[Raw data Boundary: Start]

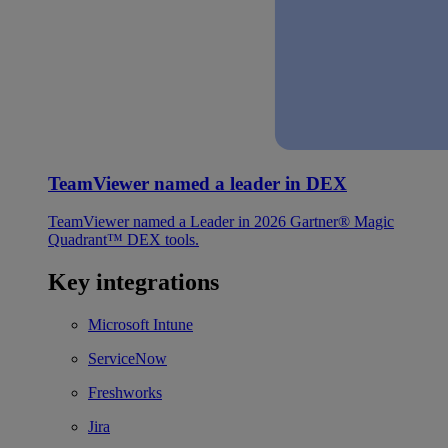
TeamViewer named a leader in DEX
TeamViewer named a Leader in 2026 Gartner® Magic
Quadrant™ DEX tools.
Key integrations
Microsoft Intune
ServiceNow
Freshworks
Jira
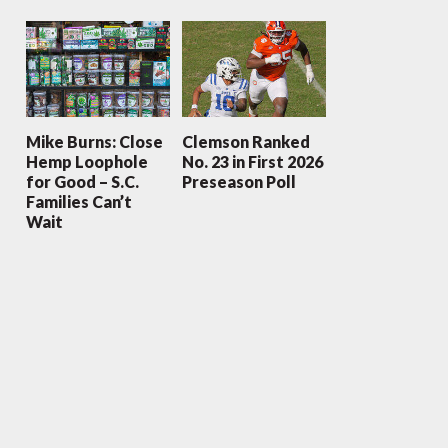
Mike Burns: Close
Clemson Ranked
Hemp Loophole
No. 23 in First 2026
for Good – S.C.
Preseason Poll
Families Can’t
Wait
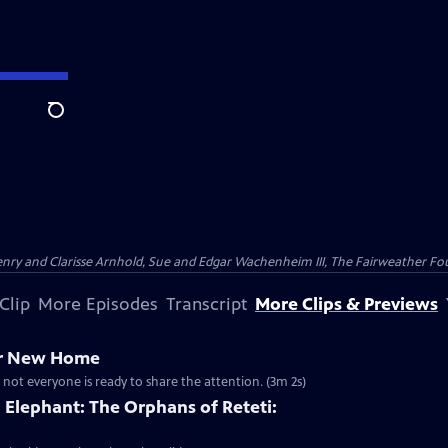
Search
nry and Clarisse Arnhold, Sue and Edgar Wachenheim III, The Fairweather Fo
Clip
More Episodes
Transcript
More Clips & Previews
er New Home
 not everyone is ready to share the attention. (3m 2s)
Elephant: The Orphans of Reteti:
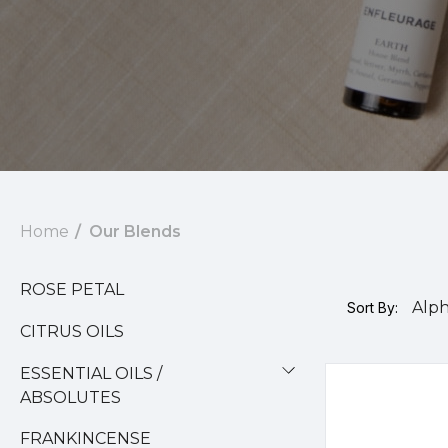
Home
Our Blends
ROSE PETAL
Sort By:
CITRUS OILS
ESSENTIAL OILS /
ABSOLUTES
FRANKINCENSE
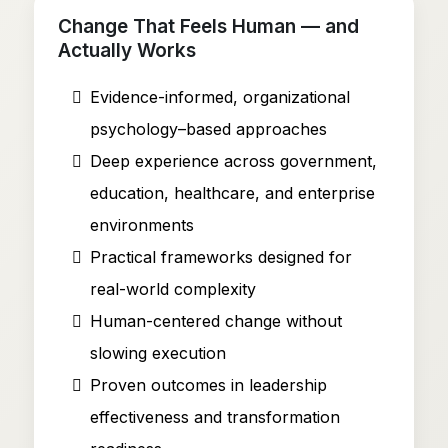
Change That Feels Human — and
Actually Works
Evidence-informed, organizational
psychology–based approaches
Deep experience across government,
education, healthcare, and enterprise
environments
Practical frameworks designed for
real-world complexity
Human-centered change without
slowing execution
Proven outcomes in leadership
effectiveness and transformation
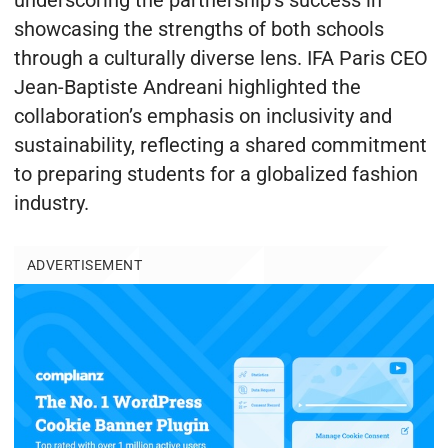
underscoring the partnership’s success in
showcasing the strengths of both schools
through a culturally diverse lens. IFA Paris CEO
Jean-Baptiste Andreani highlighted the
collaboration’s emphasis on inclusivity and
sustainability, reflecting a shared commitment
to preparing students for a globalized fashion
industry.
ADVERTISEMENT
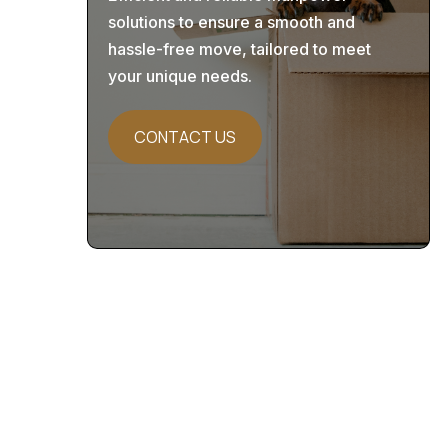
solutions to ensure a smooth and
hassle-free move, tailored to meet
your unique needs.
CONTACT US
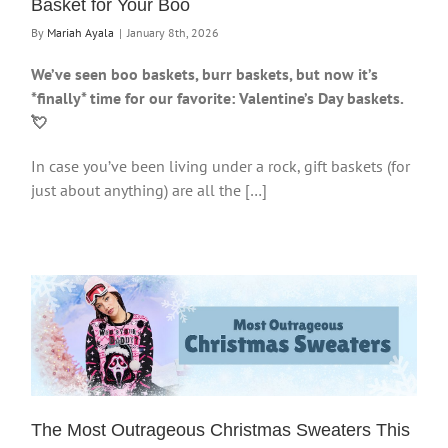
Basket for Your Boo
By
Mariah Ayala
|
January 8th, 2026
We’ve seen boo baskets, burr baskets, but now it’s
*finally* time for our favorite: Valentine’s Day baskets.
💘
In case you’ve been living under a rock, gift baskets (for
just about anything) are all the […]
The Most Outrageous Christmas Sweaters This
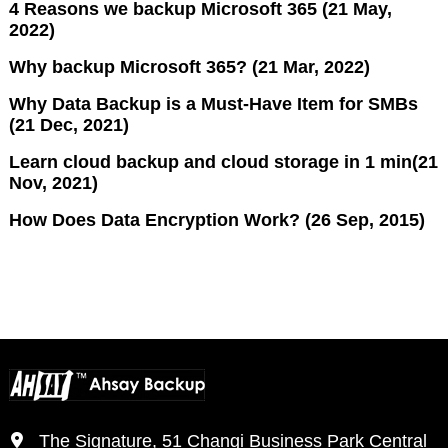
4 Reasons we backup Microsoft 365 (21 May,
2022)
Why backup Microsoft 365? (21 Mar, 2022)
Why Data Backup is a Must-Have Item for SMBs
(21 Dec, 2021)
Learn cloud backup and cloud storage in 1 min(21
Nov, 2021)
How Does Data Encryption Work? (26 Sep, 2015)
The Signature, 51 Changi Business Park Central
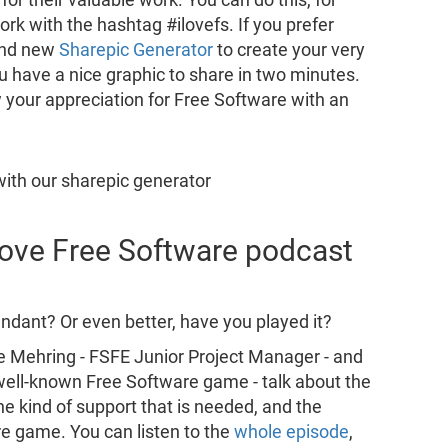
rk with the hashtag #ilovefs. If you prefer
and new
Sharepic Generator
to create your very
ou have a nice graphic to share in two minutes.
 your appreciation for Free Software with an
 Love Free Software podcast
dant? Or even better, have you played it?
e Mehring - FSFE Junior Project Manager - and
s well-known Free Software game - talk about the
he kind of support that is needed, and the
re game. You can listen to the
whole episode
,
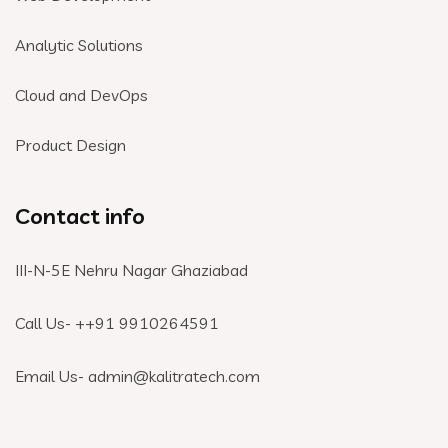
Analytic Solutions
Cloud and DevOps
Product Design
Contact info
III-N-5E Nehru Nagar Ghaziabad
Call Us- +
+91 9910264591
Email Us- admin@kalitratech.com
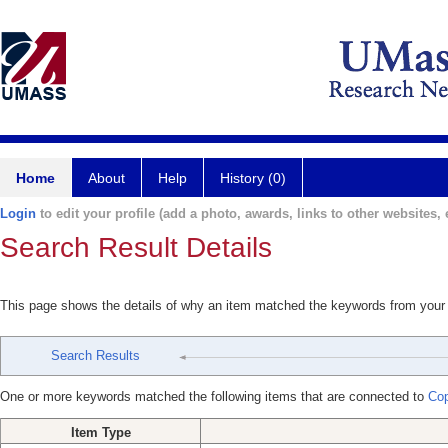
Home
About
Help
History (0)
Login
to edit your profile (add a photo, awards, links to other websites, e
Search Result Details
This page shows the details of why an item matched the keywords from your
Search Results
One or more keywords matched the following items that are connected to
Cop
Item Type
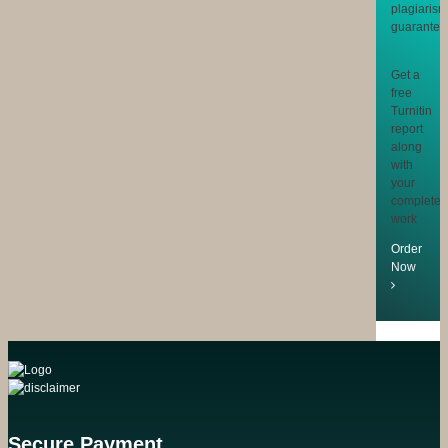
Get a
free
Turnitin
report
along
with
your
completed
work
Order
Now
Secure Payment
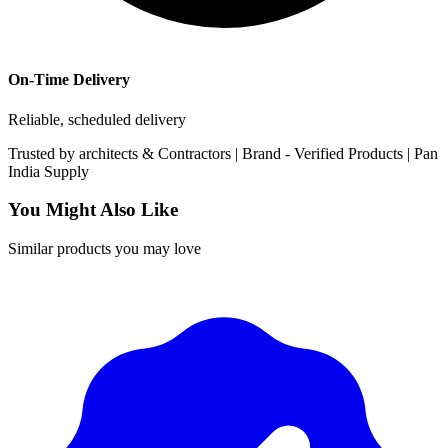
On-Time Delivery
Reliable, scheduled delivery
Trusted by
architects & Contractors | Brand -
Verified Products
|
Pan
India
Supply
You Might Also Like
Similar products you may love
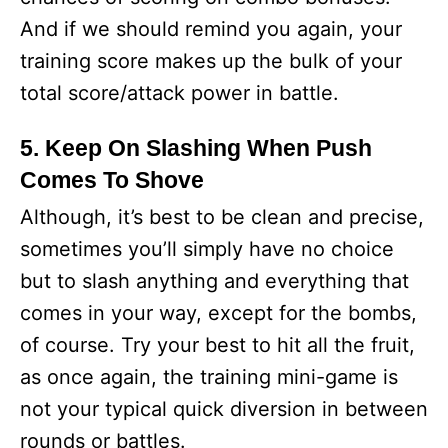
And if we should remind you again, your
training score makes up the bulk of your
total score/attack power in battle.
5. Keep On Slashing When Push
Comes To Shove
Although, it’s best to be clean and precise,
sometimes you’ll simply have no choice
but to slash anything and everything that
comes in your way, except for the bombs,
of course. Try your best to hit all the fruit,
as once again, the training mini-game is
not your typical quick diversion in between
rounds or battles.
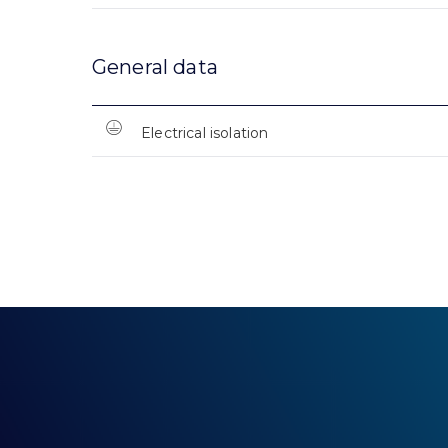
General data
Electrical isolation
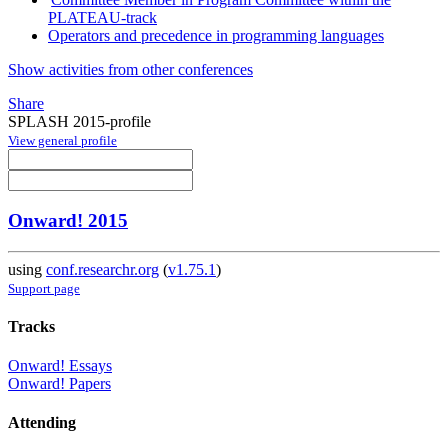
PLATEAU-track
Operators and precedence in programming languages
Show activities from other conferences
Share
SPLASH 2015-profile
View general profile
Onward! 2015
using
conf.researchr.org
(
v1.75.1
)
Support page
Tracks
Onward! Essays
Onward! Papers
Attending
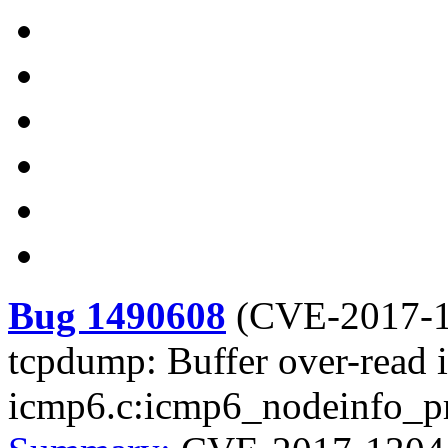
Bug 1490608
(
CVE-2017-
tcpdump: Buffer over-read i
icmp6.c:icmp6_nodeinfo_pr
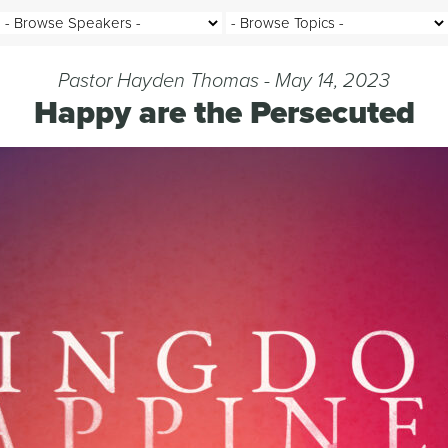
Pastor Hayden Thomas - May 14, 2023
Happy are the Persecuted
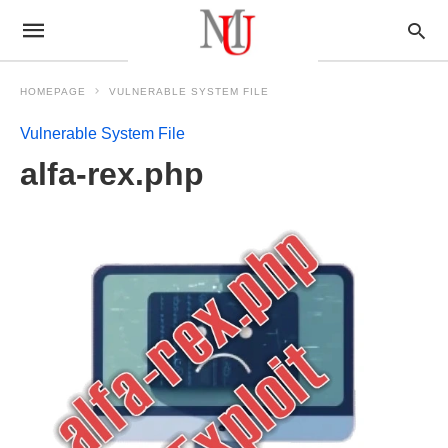
HOMEPAGE
VULNERABLE SYSTEM FILE
Vulnerable System File
alfa-rex.php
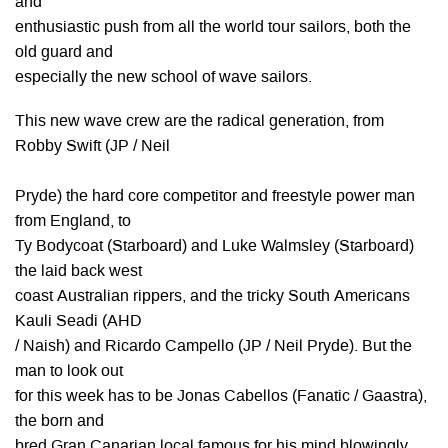
and
enthusiastic push from all the world tour sailors, both the
old guard and
especially the new school of wave sailors.
This new wave crew are the radical generation, from
Robby Swift (JP / Neil
Pryde) the hard core competitor and freestyle power man
from England, to
Ty Bodycoat (Starboard) and Luke Walmsley (Starboard)
the laid back west
coast Australian rippers, and the tricky South Americans
Kauli Seadi (AHD
/ Naish) and Ricardo Campello (JP / Neil Pryde). But the
man to look out
for this week has to be Jonas Cabellos (Fanatic / Gaastra),
the born and
bred Gran Canarian local famous for his mind blowingly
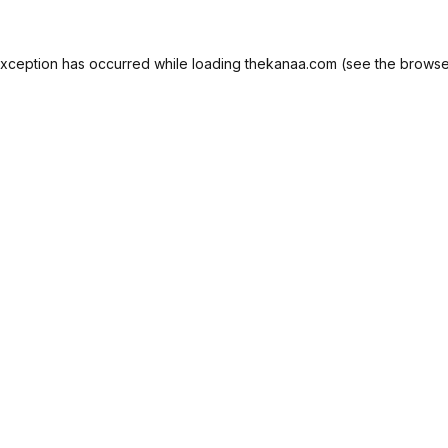
exception has occurred while loading
thekanaa.com
(see the
browse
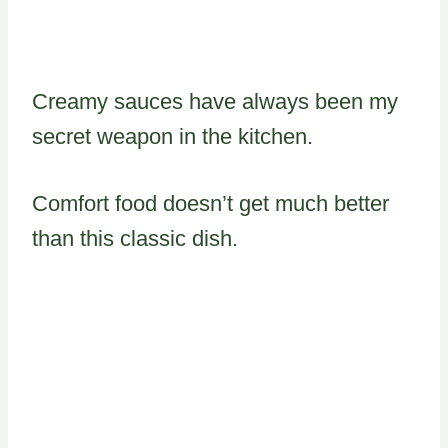
Creamy sauces have always been my
secret weapon in the kitchen.
Comfort food doesn’t get much better
than this classic dish.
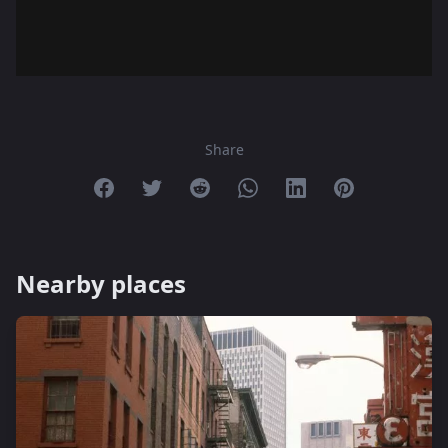
Share
Share on Facebook
Share on Twitter
Share on Reddit
Share on Whatsapp
Share on Linkedin
Share on Pint
Nearby places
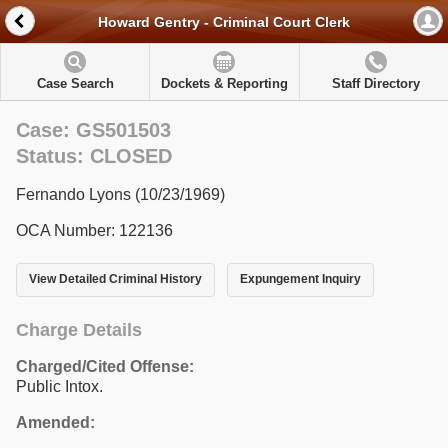
Howard Gentry - Criminal Court Clerk
Case Search
Dockets & Reporting
Staff Directory
Case: GS501503
Status: CLOSED
Fernando Lyons (10/23/1969)
OCA Number: 122136
View Detailed Criminal History
Expungement Inquiry
Charge Details
Charged/Cited Offense:
Public Intox.
Amended:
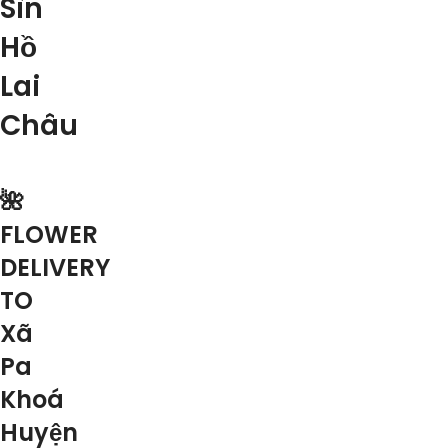
Sìn
Hồ
Lai
Châu
🌺
FLOWER
DELIVERY
TO
Xã
Pa
Khoá
Huyện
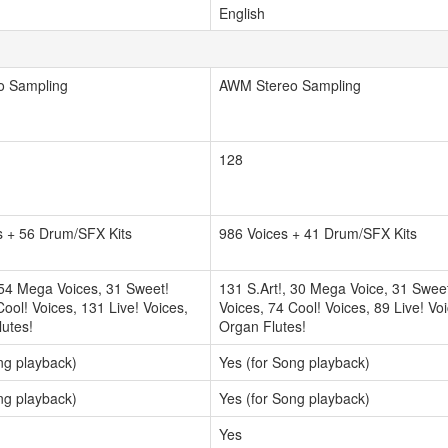
English
o Sampling
AWM Stereo Sampling
128
s + 56 Drum/SFX Kits
986 Voices + 41 Drum/SFX Kits
 54 Mega Voices, 31 Sweet!
131 S.Art!, 30 Mega Voice, 31 Swee
Cool! Voices, 131 Live! Voices,
Voices, 74 Cool! Voices, 89 Live! Vo
utes!
Organ Flutes!
ng playback)
Yes (for Song playback)
ng playback)
Yes (for Song playback)
Yes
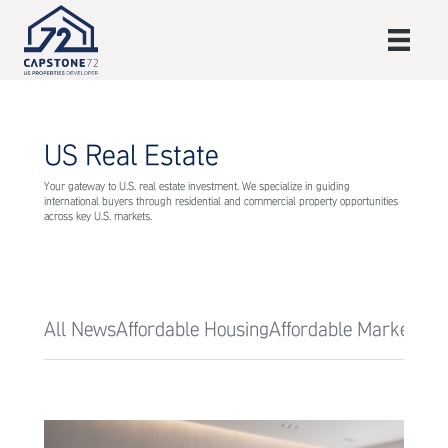
US Real Estate
Your gateway to U.S. real estate investment. We specialize in guiding
international buyers through residential and commercial property opportunities
across key U.S. markets.
All News
Affordable Housing
Affordable Markets
Af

[Raw data Boundary: End]

Rewrite the data from the line with "Mike Burns: Close" through the line with "Elephant: The Orphans", both included, as a Markdown table with the columns Row and Line. Number the rows, and leave out blank lines and pictures.

| Row | Line |
|---|---|
| 1 | Mike Burns: Close |
| 2 | Clemson Ranked |
| 3 | Hemp Loophole |
| 4 | No. 23 in First 2026 |
| 5 | for Good – S.C. |
| 6 | Preseason Poll |
| 7 | Families Can’t |
| 8 | Wait |
| 9 | Search |
| 10 | nry and Clarisse Arnhold, Sue and Edgar Wachenheim III, The Fairweather Fo |
| 11 | Clip |
| 12 | More Episodes |
| 13 | Transcript |
| 14 | More Clips & Previews |
| 15 | er New Home |
| 16 |  not everyone is ready to share the attention. (3m 2s) |
| 17 | Elephant: The Orphans of Reteti: |